Un sous-titre du journal communal d’avril 2007 rappelle fièrement le choix de la majorité :

« Uccle, où les impôts sont parmi les plus bas ».


Un choix traditionnel de la tendance libérale dominante dans cette commune que l’on dit riche et qui a pourtant chaque année bien du mal à boucler son budget. Celui de 2007 n’a pu être en boni que grâce au prélèvement d’une bonne part des réserves que j’avais accumulées à la Régie foncière dans la perspective de la construction de logements publics !

Un choix politique, dicté par des préoccupations électorales certes compréhensibles, mais contestables au nom du rôle que devrait jouer la fiscalité dans nos démocraties.

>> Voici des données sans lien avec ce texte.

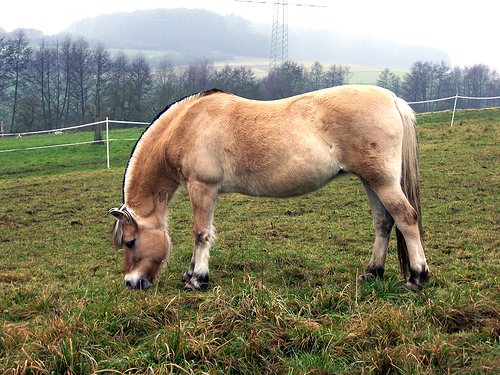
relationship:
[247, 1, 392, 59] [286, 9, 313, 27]
light in sky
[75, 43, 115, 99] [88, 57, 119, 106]
haze on tree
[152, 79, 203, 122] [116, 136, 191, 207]
mane on neck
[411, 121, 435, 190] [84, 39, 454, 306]
tail of horse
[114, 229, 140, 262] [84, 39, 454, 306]
eye on horse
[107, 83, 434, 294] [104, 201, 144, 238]
horse has ear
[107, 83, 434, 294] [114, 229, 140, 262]
horse has eye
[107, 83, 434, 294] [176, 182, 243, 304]
horse has leg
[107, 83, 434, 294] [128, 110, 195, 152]
horse has hair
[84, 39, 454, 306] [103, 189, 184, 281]
animal has head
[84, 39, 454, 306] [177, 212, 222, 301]
donkey has hoof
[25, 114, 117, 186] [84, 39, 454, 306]
fence keeping animal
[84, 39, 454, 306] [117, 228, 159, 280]
donkey has face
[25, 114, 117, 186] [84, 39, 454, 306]
fence keep horse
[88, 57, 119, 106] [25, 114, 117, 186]
tree on other side of fence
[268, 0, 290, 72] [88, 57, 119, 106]
object behind tree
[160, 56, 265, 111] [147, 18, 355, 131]
hill in background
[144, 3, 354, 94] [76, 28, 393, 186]
fog in distance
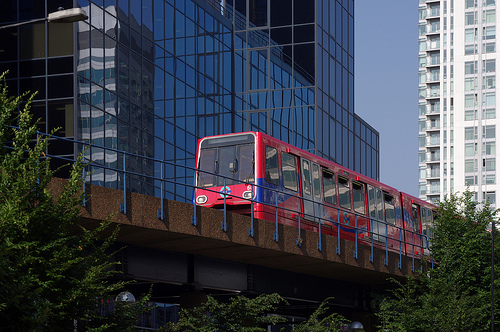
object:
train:
[186, 128, 500, 273]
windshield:
[196, 134, 255, 190]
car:
[189, 130, 406, 260]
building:
[413, 1, 499, 239]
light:
[45, 6, 89, 23]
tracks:
[0, 167, 500, 295]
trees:
[375, 189, 499, 332]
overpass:
[0, 125, 499, 294]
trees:
[163, 287, 289, 332]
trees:
[1, 65, 165, 332]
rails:
[0, 119, 499, 283]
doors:
[300, 156, 325, 224]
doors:
[366, 183, 387, 243]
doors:
[420, 205, 435, 257]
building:
[1, 1, 390, 331]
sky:
[355, 1, 419, 199]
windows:
[266, 144, 281, 186]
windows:
[282, 151, 299, 191]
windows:
[322, 167, 337, 205]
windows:
[338, 174, 352, 211]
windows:
[352, 179, 366, 214]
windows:
[383, 190, 396, 225]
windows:
[411, 202, 420, 233]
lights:
[242, 191, 254, 200]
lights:
[196, 195, 208, 205]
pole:
[44, 16, 50, 175]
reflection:
[74, 0, 153, 198]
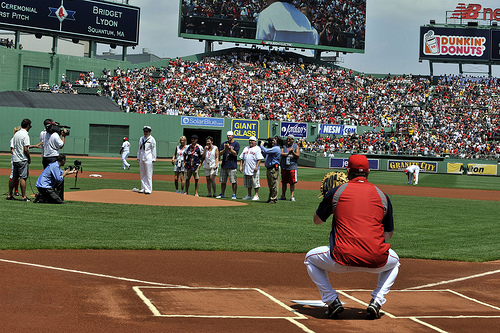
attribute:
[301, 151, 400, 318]
catcher — crouching, squatting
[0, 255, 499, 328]
lines — white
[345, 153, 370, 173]
cap — red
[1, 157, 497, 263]
grass — lush, green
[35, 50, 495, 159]
spectators — watching, crowd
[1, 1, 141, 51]
billboard — large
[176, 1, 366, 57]
billboard — large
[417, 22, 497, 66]
billboard — large, pink, orange,& white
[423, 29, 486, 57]
logo — dunkin' donuts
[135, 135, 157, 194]
uniform — white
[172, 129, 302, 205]
people — standing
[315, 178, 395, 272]
shirt — orange, gray, &black, red, black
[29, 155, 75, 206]
man — kneeling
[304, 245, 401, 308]
pants — white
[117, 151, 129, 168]
pants — white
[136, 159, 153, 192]
pants — white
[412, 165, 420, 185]
pants — white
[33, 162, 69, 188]
shirt — blue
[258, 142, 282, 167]
shirt — blue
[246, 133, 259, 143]
cap — white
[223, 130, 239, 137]
cap — white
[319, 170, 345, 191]
glove — yellow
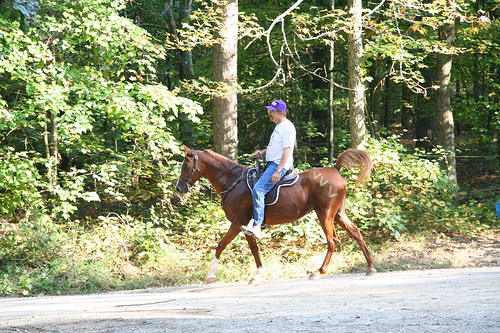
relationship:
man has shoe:
[240, 99, 298, 241] [241, 223, 263, 239]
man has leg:
[240, 99, 298, 241] [252, 161, 290, 228]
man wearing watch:
[240, 99, 298, 241] [275, 167, 283, 174]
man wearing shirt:
[240, 99, 298, 241] [266, 119, 296, 170]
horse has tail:
[176, 148, 382, 283] [334, 146, 375, 195]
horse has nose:
[176, 148, 382, 283] [173, 182, 189, 196]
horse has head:
[176, 148, 382, 283] [174, 148, 202, 197]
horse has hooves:
[176, 148, 382, 283] [204, 265, 377, 287]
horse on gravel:
[176, 148, 382, 283] [2, 265, 498, 332]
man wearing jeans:
[240, 99, 298, 241] [251, 160, 292, 226]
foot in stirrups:
[240, 221, 264, 239] [241, 215, 256, 234]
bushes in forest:
[290, 138, 493, 242] [1, 1, 497, 249]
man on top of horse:
[240, 99, 298, 241] [176, 148, 382, 283]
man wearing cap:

Est-il acceptable que, paradoxalement, les plus pauvres soient davantage imposés que les plus riches ?

Ce mot m’inspire donc une réflexion plus générale que le simple commentaire de la fiscalité uccloise (qui est effectivement une des plus basses de la région bruxelloise tant pour l’IPP que pour le précompte immobilier).

Pour une image plus positive de la fiscalité !

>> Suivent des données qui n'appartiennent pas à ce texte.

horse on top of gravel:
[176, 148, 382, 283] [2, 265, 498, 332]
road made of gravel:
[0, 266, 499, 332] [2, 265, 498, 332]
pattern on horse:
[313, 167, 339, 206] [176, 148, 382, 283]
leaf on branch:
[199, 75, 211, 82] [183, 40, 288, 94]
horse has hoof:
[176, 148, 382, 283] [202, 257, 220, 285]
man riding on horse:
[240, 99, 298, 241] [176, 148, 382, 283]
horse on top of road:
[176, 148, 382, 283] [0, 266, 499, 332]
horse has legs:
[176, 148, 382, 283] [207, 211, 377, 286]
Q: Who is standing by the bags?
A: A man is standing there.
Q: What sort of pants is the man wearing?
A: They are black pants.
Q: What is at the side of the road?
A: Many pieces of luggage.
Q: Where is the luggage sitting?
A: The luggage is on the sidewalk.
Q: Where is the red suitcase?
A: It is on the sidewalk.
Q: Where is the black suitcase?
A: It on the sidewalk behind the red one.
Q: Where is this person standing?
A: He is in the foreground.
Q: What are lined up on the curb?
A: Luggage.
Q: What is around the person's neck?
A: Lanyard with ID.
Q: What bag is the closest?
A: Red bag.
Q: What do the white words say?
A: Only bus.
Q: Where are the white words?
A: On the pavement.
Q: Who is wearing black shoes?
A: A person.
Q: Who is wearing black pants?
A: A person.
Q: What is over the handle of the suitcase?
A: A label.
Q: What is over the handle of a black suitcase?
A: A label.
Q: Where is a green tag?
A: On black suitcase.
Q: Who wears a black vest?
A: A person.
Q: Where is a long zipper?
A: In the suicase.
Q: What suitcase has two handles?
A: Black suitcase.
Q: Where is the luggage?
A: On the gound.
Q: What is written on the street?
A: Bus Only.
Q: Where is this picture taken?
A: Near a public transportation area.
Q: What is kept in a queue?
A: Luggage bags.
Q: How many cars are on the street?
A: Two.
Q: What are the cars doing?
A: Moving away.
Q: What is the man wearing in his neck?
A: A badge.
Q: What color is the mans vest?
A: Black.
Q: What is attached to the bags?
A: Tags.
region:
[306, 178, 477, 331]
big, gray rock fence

Le parti Ecolo a toujours tenu à rappeler que la fiscalité a trois fonctions politiques :

  • Procurer aux pouvoirs publics les moyens financiers nécessaires pour remplir efficacement leurs missions collectives d’intérêt général

    Diminuer les impôts c’est réduire les recettes permettant de financer, pour tous, des services publics de qualité accessibles.

    Exemple de financement d’intérêt général, celui des transports en commun : 30% des impôts des Bruxellois servent à financer la STIB (dont le taux de couverture des dépenses par ses propres recettes devra dépasser les 50% en 2011)
  • Assurer une redistribution relative des richesses entre catégories sociales.

    Le fait de taxer davantage les hauts revenus trouve sa légitimité dans une volonté de solidarité.

    Tout le problème est de savoir jusqu’où on peut aller en ce sens sans risquer la fuite des capitaux à l’étranger et les délocalisations d’emplois.
  • Orienter les comportements de production et de consommation dans le sens de l’action politique que l’on souhaite mener

    Cela peut se faire par le biais d’une réduction fiscale incitative ou d’une taxation dissuasive.

    La décision uccloise d’une réduction du précompte immobilier accordée aux jeunes ménages acquéreurs d’un premier logement relève de la première. La seconde est trop rarement prise en considération : la taxation communale des imprimés toutes boites et des antennes GSM (instaurée sous la précédente législature) a été proposée par les échevins responsables dans un objectif de rentrées supplémentaires plus que de dissuasion ! Ce qui n’est pas le cas de celle sur les phones shops dont la multiplication rapide est source de nuisances de voisinage.

Payer ses impôts m’est toujours apparu comme une exigence civique fondamentale. Contrairement à la réputation qu’ont les Belges, je ne pense pas avoir rechigné devant l’obligation de payer mes impôts. L’exercice d’un mandat politique exécutif dans une des communes de la région bruxelloise où la fiscalité est la plus basse m’a largement confortée dans cet état d’esprit. J’ai trop souvent déploré le manque de moyens financiers des pouvoirs publics (à tous les niveaux) face aux exigences d’une mise en œuvre des politiques sociale et environnementale auxquelles j’aspirais.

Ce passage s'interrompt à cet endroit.